Communityship and social media

With the rapid technology advancements over the years, social media have come to the forefront offering solutions to people issues. Social media refers to the means of interactions among people, in which they create, share, and exchange information and ideas in virtual communities and networks. 

Social media is commonly known as Social Network Websites (SNWs) such as Facebook, MySpace, and the more professionally-oriented LinkedIn.  SNWs, as well as related applications (e.g. micro-blogging web sites such as Twitter) also allow recruiters to conduct extensive background checks.  

SNWs can also be regarded as well-established as a consumer and brand oriented set of tools. Increasingly, they are being offered as an innovative solution for internal effectiveness. SNWs have made a significant impact in the US social life. According to a study by KPMG, the following numbers show how they SNWs are shining.

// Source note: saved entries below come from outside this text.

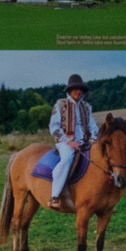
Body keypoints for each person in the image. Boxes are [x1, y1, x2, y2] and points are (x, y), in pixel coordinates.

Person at [48, 74, 96, 211]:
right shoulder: (60, 104)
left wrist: (94, 139)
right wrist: (69, 142)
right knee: (67, 159)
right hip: (65, 143)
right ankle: (55, 196)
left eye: (80, 89)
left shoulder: (87, 107)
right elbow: (54, 128)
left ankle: (100, 200)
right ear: (69, 90)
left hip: (84, 142)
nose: (78, 91)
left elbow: (93, 126)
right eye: (75, 89)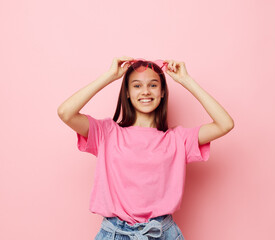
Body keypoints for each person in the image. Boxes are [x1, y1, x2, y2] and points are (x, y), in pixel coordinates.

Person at [57, 56, 234, 240]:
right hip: (115, 234)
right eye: (137, 85)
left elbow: (225, 124)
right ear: (127, 92)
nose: (145, 91)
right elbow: (65, 112)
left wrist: (186, 80)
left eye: (153, 85)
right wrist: (109, 76)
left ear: (163, 91)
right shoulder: (107, 133)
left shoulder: (178, 139)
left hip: (162, 233)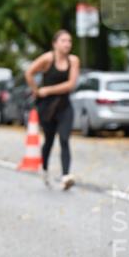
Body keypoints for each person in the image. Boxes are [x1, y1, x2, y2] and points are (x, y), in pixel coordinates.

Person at [24, 29, 80, 190]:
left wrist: (48, 89)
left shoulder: (74, 61)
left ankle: (65, 176)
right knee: (48, 140)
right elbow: (29, 72)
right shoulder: (48, 59)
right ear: (55, 44)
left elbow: (71, 85)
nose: (67, 44)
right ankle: (45, 170)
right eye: (63, 41)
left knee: (64, 139)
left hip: (64, 106)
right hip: (47, 107)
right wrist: (36, 90)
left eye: (69, 41)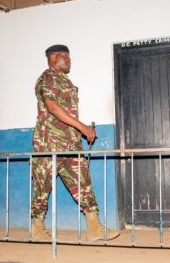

  • 76% of US companies used LinkedIn’s 100 million registered users for recruiting.
  • 84% of job seekers have a Facebook profile, and 48% of them have done at least one job-hunting activity on Facebook in the past year.
  • 61% of millennials (those who have born after 1980) don’t go to the traditional company support groups first; they prefer to turn to the Web and other external resources.
  • Corporate e-mail is growing 20-25% per year, with data storage costs soaring.
  • China is the most socially engaged market in the world, with 84% of internet users contributing
  • At least once a month to social networking, blogging, video uploading, photo sharing, micro-blogging, or forums – they are followed by Russia, Brazil, and India.
  • 36% of social media users post brand-related content.
  • 60% of employees would like help from employers to share relevant content.

Facebook in focus

“Facebook was not originally created to be a company; it was built to accomplish a social mission – to make the world more open and connected,” said Mark Zuckerberg, the founder. He partnered with his Harvard friends to create a social networking site that allowed Harvard students to connect with each other. The site officially went live in June 2004 under the name ‘The Facebook’ and Zuckerberg ran it out of his dorm room. In 2017, Zuckerberg said that he thinks of himself more as a community builder than an engineer.

Henry Mintzberg
Mark Zuckerberg

Right from the beginning, there were controversies surrounded him, in a wide array of aspects including copyright and privacy. For instance, in April 2018, Zuckerberg testified before the US Congress after it was revealed that the company had shared users’ data with the political consulting firm Cambridge Analytica.

According to Investopedia.com, Facebook reported that daily active users averaged 1.47 billion for June 2018, an increase of 11% year-over-year. Monthly active users totalled 2.23 billion as of June 30, 2018, an increase of 11% year-over-year. Forbes has credited the quick drop of Facebook’s stock price following the company’s July warning to investors of slowing growth and profit margins to the growing impact of the battle between profit and privacy, citing the Cambridge Analytica story and Facebook’s growing inability to protect users from harmful misuse and misinformation.

Way forward  

Based on the global and local issues surrounding Facebook, one may ponder whether it is more of a commodity than a community. It has proved its potential as a meeting and sharing point with the rapid growth of membership. Yet, ethical concerns such as privacy have overshadowed the economic gains as the largest social media platform. 

In a Sri Lankan context, we saw the banning of it in the recent past, citing the reasons of spreading hatred through fake news. Getting to know partners through Facebook and discovering later of their fraudulent nature has also led to many social calamities. Arranging controversial parties through Facebook to promote the use of narcotics has also been reported in the media. 

On a positive note, can we use Facebook as a community building tool in Sri Lanka? Can we spread the messages of ethnic harmony and religious co-existence through Facebook? Are we merely using it to share individual or institutional events and accomplishments? Can what Mintzberg mentioned as communityship truly be fostered through what Zuckerberg made as a commodity? A lot of food for thought.